In Lincoln, the number of people without a home as of January 2025 rose by almost 10% from January 2024. Some of those displacements occurred due to almost 2,400 eviction filings last year in Lancaster County, where Lincoln is the county seat.
“It’s affecting so many people, but mostly it’s affecting the lowest income folks because they’re being squeezed so much,” Ogle said. “If folks higher on income scales are feeling squeezed, folks at bottom are the ones who are really feeling the strain and really facing just impossible situations.”
For tenants in the Section 8 program, the federal government subsidizes a portion of the rent at an eligible property through local public housing authorities. Tenants in Lincoln then pay about 27% of their adjusted household income toward rent and utilities, while the Lincoln Housing Authority pays the difference between what the tenant can afford to pay and what the landlord charges.
Only 24 states have clear antidiscrimination laws based on source of income, with some other municipalities joining in, according to a recent policy memo from the Washington, D.C.-based Poverty and Race Research Action Council (PRRAC). These state laws and local ordinances have varying degrees of effectiveness, the memo states. All in all, only about 60% of voucher holders are protected against source-of-income discrimination, the PRRAC estimates.

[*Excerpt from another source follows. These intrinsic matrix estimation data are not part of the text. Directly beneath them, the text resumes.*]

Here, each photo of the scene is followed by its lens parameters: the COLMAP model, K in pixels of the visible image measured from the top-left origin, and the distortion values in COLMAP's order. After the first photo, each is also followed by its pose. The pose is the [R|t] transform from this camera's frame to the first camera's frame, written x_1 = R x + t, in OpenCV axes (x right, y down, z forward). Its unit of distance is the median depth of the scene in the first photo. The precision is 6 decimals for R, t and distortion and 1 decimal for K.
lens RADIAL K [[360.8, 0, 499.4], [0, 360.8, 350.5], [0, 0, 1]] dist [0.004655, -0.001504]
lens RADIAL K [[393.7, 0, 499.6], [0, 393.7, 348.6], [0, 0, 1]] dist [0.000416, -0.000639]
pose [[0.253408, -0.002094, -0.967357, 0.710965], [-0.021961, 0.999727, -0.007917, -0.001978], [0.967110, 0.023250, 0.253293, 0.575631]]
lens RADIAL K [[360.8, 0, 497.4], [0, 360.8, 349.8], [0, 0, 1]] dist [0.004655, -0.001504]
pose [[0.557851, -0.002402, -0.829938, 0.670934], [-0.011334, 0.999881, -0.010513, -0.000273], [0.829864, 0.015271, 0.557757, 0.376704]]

National advocates who helped get the Lincoln proposition on the ballot say propositions are a good way to get around legislative logjam. Kelly Hall, the executive director of the Fairness Project, said that local advocates tried to get the City Council in Lincoln to pass source-of-income discrimination protections. Hall said this ballot measure may get these protections across the finish line.

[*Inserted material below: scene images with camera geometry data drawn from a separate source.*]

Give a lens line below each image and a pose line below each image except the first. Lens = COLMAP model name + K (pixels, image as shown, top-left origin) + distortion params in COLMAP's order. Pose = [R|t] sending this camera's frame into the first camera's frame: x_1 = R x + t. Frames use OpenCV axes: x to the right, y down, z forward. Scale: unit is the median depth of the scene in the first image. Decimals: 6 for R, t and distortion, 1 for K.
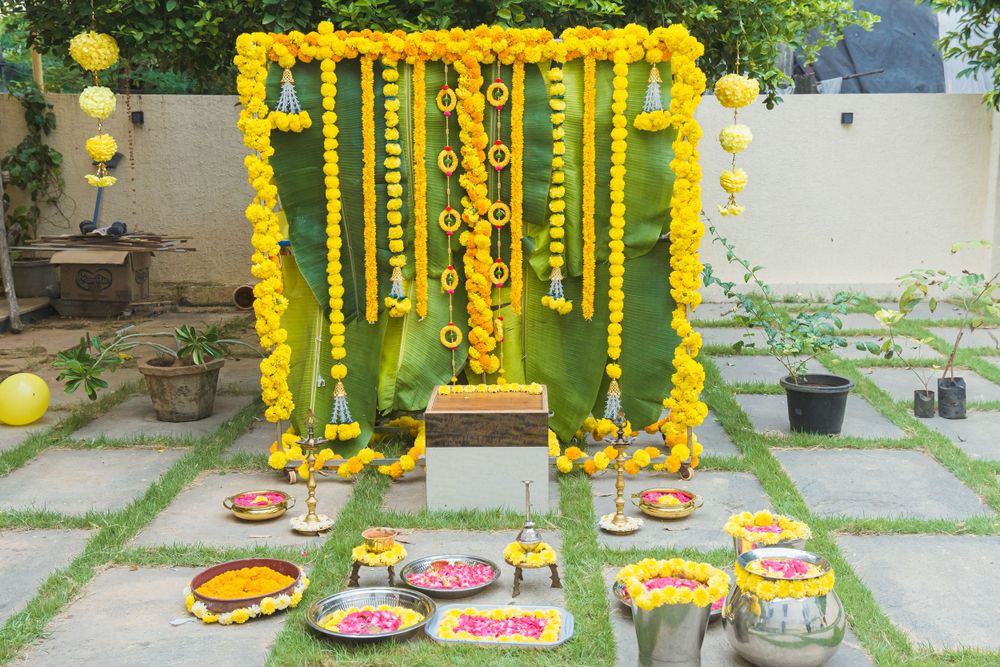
lens RADIAL K [[1142.4, 0, 510.4], [0, 1142.4, 328.8], [0, 0, 1]] dist [0.068542, 0.000000]
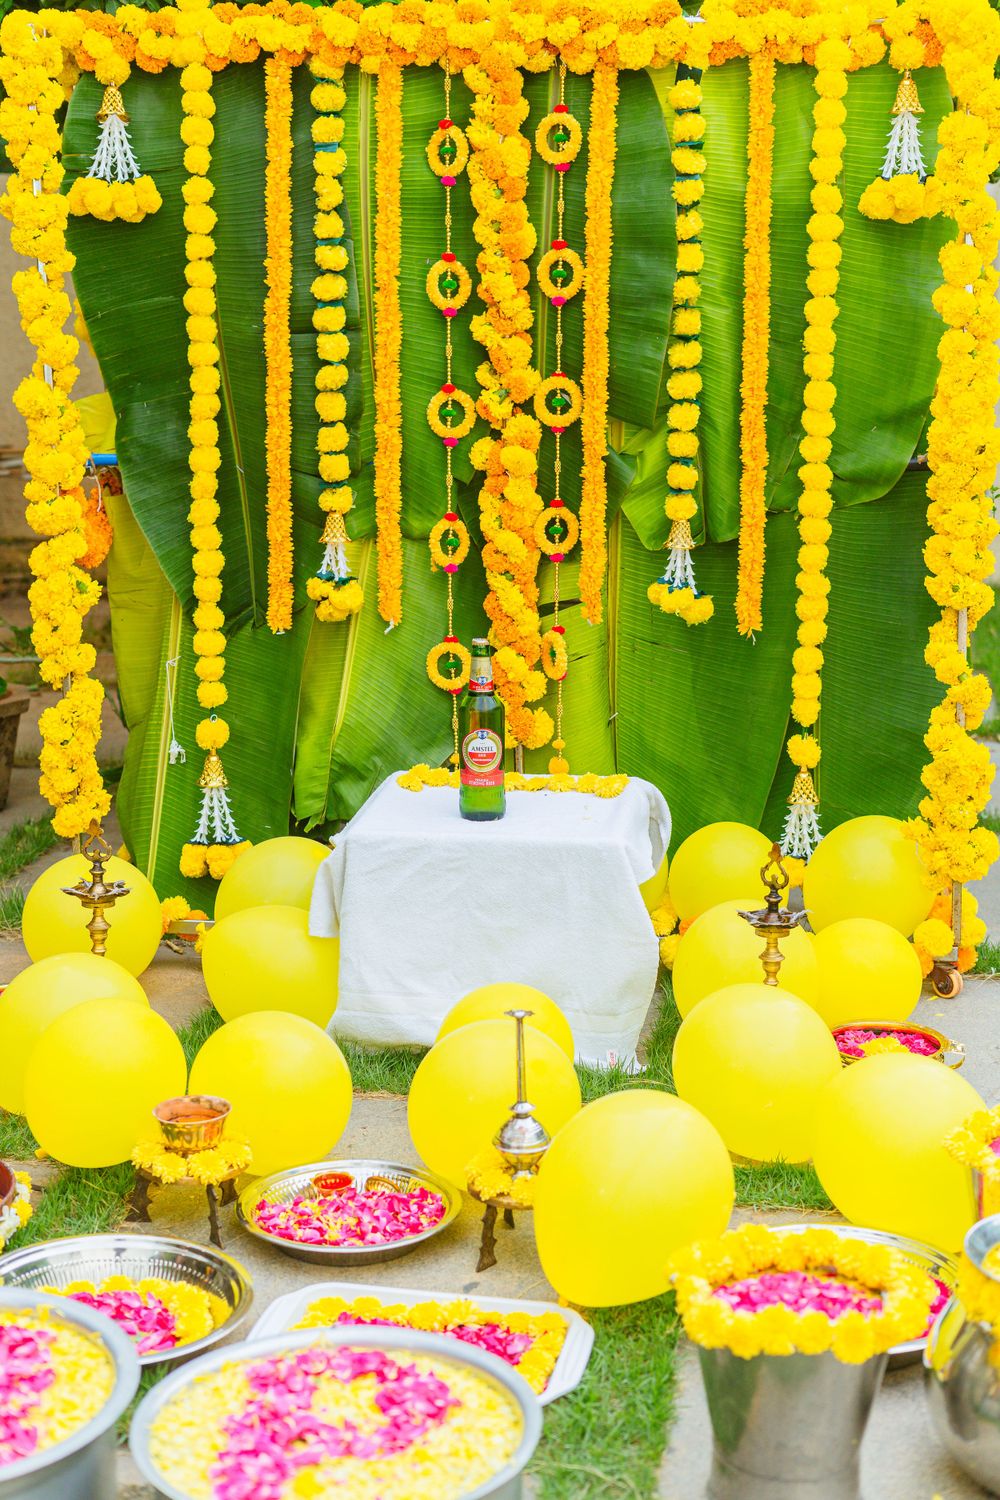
lens RADIAL K [[2146.5, 0, 494.8], [0, 2146.5, 758.0], [0, 0, 1]] dist [-0.060496, 0.000000]
pose [[0.992581, 0.033367, -0.116920, 0.071069], [-0.026401, 0.997811, 0.060625, -0.009697], [0.118687, -0.057088, 0.991289, 0.140920]]
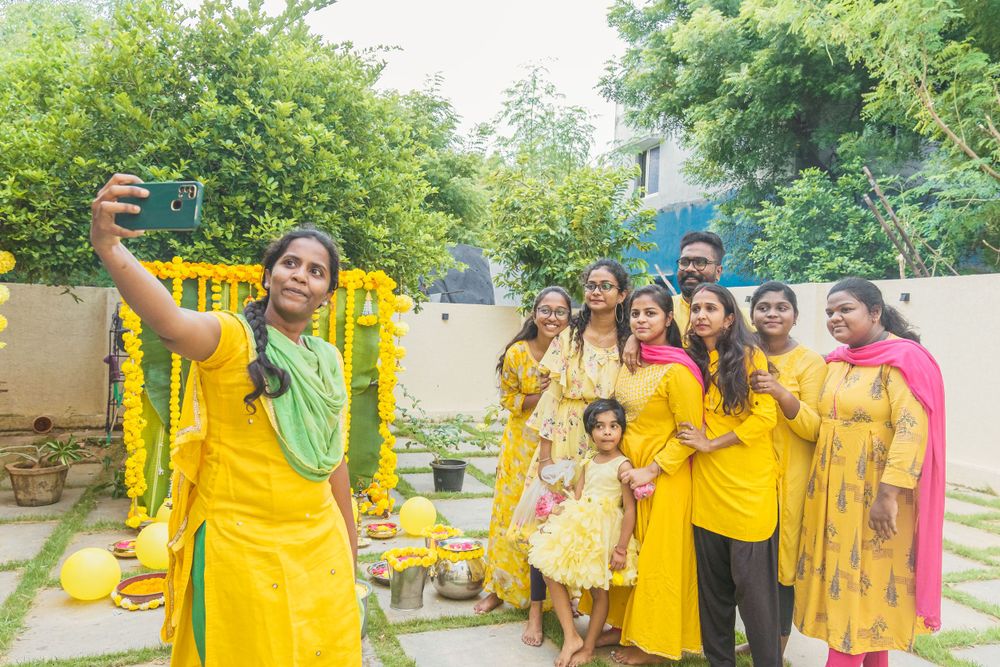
lens RADIAL K [[744.5, 0, 501.3], [0, 744.5, 331.6], [0, 0, 1]] dist [-0.015726, 0.016980]
pose [[0.929069, 0.030383, 0.368658, -0.115854], [0.025054, 0.989164, -0.144662, 0.014618], [-0.369058, 0.143638, 0.918240, -0.172512]]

“The less protections we have at the federal level, the more we need to exercise every possible tool we have to protect our rights at the state and local level,” Hall said.
This is particularly of note in red and purple states, Hall said. Ballot measures, she added, are only bound to become more and more important for everyday people to effect change.
“This is an option for people,” Hall said. “I like to point to it more and more in times like this, of broader political despair, because people go ‘what can I do?’ And this is a great tool.”
For Ogle, source-of-income discrimination protections are key to helping low-income residents find stable housing, feel like there will be a way to fight injustice, and ultimately improve their economic situation.
“We’ve heard success stories about how [Section 8] helps people be able to just be stable and safe in their home, sometimes able to move off of the program,” Ogle said. “It is just so tragic that there are so many landlords who have refused to work with the housing authority and don’t want to take those housing vouchers even though it is a guaranteed payment from the government and on time.”